## Exercise objective
For every line in the data below that contains "points", copy the line.

## Records for the exercise

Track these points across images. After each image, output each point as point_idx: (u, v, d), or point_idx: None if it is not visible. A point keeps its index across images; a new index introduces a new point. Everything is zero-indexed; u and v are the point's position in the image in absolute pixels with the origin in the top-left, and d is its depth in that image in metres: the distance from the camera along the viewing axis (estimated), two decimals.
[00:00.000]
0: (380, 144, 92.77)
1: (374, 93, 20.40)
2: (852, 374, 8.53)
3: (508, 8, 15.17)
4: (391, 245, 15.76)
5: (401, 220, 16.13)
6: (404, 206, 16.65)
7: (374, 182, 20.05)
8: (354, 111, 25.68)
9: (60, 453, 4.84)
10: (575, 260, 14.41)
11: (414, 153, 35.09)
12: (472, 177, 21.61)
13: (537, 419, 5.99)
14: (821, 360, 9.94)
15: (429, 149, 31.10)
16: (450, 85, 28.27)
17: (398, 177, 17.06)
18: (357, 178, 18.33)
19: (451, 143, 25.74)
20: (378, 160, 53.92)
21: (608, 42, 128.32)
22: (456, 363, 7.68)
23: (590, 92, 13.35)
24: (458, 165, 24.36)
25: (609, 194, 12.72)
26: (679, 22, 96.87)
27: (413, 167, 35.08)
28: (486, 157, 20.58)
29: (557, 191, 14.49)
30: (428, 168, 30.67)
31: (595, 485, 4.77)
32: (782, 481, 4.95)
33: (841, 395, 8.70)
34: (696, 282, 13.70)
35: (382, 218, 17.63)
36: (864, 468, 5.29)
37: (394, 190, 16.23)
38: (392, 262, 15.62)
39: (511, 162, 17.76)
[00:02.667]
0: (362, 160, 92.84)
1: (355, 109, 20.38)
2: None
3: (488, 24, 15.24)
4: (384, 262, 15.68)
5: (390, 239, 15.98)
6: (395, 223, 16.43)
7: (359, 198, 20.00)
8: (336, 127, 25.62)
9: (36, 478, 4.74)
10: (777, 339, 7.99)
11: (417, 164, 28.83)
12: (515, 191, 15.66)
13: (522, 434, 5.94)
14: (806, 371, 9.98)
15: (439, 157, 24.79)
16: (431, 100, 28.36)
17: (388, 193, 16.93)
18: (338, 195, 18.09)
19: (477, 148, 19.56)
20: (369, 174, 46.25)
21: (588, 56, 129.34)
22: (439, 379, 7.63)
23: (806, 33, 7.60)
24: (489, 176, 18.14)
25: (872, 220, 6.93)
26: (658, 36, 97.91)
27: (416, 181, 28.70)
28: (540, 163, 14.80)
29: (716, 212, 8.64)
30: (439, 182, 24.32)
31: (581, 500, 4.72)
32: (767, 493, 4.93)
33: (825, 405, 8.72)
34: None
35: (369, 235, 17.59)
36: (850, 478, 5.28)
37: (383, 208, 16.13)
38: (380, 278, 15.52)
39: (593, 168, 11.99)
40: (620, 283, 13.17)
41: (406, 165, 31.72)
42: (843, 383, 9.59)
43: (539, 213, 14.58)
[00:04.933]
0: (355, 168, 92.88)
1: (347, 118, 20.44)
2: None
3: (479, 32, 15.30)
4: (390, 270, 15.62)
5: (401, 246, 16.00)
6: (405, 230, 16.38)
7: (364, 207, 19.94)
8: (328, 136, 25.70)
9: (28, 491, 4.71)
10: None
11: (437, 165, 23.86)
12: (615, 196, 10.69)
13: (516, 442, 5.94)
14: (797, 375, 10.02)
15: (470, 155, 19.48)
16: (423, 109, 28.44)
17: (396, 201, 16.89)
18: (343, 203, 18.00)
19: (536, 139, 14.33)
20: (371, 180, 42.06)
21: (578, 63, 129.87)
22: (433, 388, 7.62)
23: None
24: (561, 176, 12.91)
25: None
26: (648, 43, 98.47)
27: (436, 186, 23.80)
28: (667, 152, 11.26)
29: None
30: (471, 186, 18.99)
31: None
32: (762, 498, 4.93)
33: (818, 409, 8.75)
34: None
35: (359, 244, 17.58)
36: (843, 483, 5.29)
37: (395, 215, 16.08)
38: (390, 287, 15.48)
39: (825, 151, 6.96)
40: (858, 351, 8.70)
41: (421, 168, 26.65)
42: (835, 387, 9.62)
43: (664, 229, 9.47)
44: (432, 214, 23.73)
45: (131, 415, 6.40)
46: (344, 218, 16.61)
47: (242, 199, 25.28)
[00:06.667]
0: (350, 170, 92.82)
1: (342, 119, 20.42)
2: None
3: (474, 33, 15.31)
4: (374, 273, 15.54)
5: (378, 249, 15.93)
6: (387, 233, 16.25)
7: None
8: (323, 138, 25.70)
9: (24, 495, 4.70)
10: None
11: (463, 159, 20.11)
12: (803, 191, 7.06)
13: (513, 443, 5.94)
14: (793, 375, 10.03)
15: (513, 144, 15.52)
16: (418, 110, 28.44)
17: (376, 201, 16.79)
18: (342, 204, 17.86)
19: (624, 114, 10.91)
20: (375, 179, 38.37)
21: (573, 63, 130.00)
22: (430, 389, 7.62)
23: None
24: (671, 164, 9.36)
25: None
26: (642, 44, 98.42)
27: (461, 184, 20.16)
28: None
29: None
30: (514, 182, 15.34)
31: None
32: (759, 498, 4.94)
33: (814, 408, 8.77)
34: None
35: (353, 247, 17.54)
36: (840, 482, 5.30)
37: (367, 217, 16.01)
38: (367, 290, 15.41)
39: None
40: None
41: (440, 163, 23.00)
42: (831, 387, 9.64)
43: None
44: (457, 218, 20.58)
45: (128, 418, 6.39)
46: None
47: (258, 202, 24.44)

...

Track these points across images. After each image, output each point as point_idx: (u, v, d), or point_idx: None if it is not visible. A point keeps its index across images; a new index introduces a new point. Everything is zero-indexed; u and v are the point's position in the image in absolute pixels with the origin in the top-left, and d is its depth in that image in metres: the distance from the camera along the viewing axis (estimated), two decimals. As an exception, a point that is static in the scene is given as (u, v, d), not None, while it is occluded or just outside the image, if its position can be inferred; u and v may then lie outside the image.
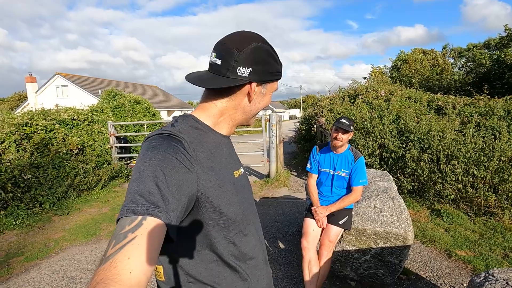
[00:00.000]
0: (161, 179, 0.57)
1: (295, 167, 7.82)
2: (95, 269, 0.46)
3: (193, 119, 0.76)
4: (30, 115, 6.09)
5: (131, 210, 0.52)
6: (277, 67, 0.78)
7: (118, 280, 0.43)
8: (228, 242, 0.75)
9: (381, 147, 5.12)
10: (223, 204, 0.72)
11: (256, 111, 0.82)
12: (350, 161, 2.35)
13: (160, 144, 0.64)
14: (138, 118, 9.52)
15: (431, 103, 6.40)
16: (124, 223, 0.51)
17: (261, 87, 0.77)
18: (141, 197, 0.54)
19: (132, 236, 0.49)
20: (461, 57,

## Output of the exercise
Track these points across images. After each image, output each point as point_idx: (u, v, d), or point_idx: None if it is not visible. A point keeps its index across images; a new index introduces a new point. Everything is zero-indexed; u and v are the point's position in the image in absolute pixels with the origin in the top-left, and d is its depth in that image in metres: the distance from the camera along the viewing axis (estimated), two decimals.
Track these points across images. After each image, output each point as point_idx: (u, v, d), or point_idx: None if it is not visible. A point keeps its index across images; a new index introduces a new point. Everything is zero-indexed; u and v are the point's position in the image in absolute pixels with the origin in the top-left, and d is its depth in that image in metres: the distance from the camera along the viewing axis (estimated), two decimals. As an exception, a point that is static in the scene is given as (u, v, d), not None, while it is occluded or just outside the image, if its position can be inferred; u and v may then lie outside the image.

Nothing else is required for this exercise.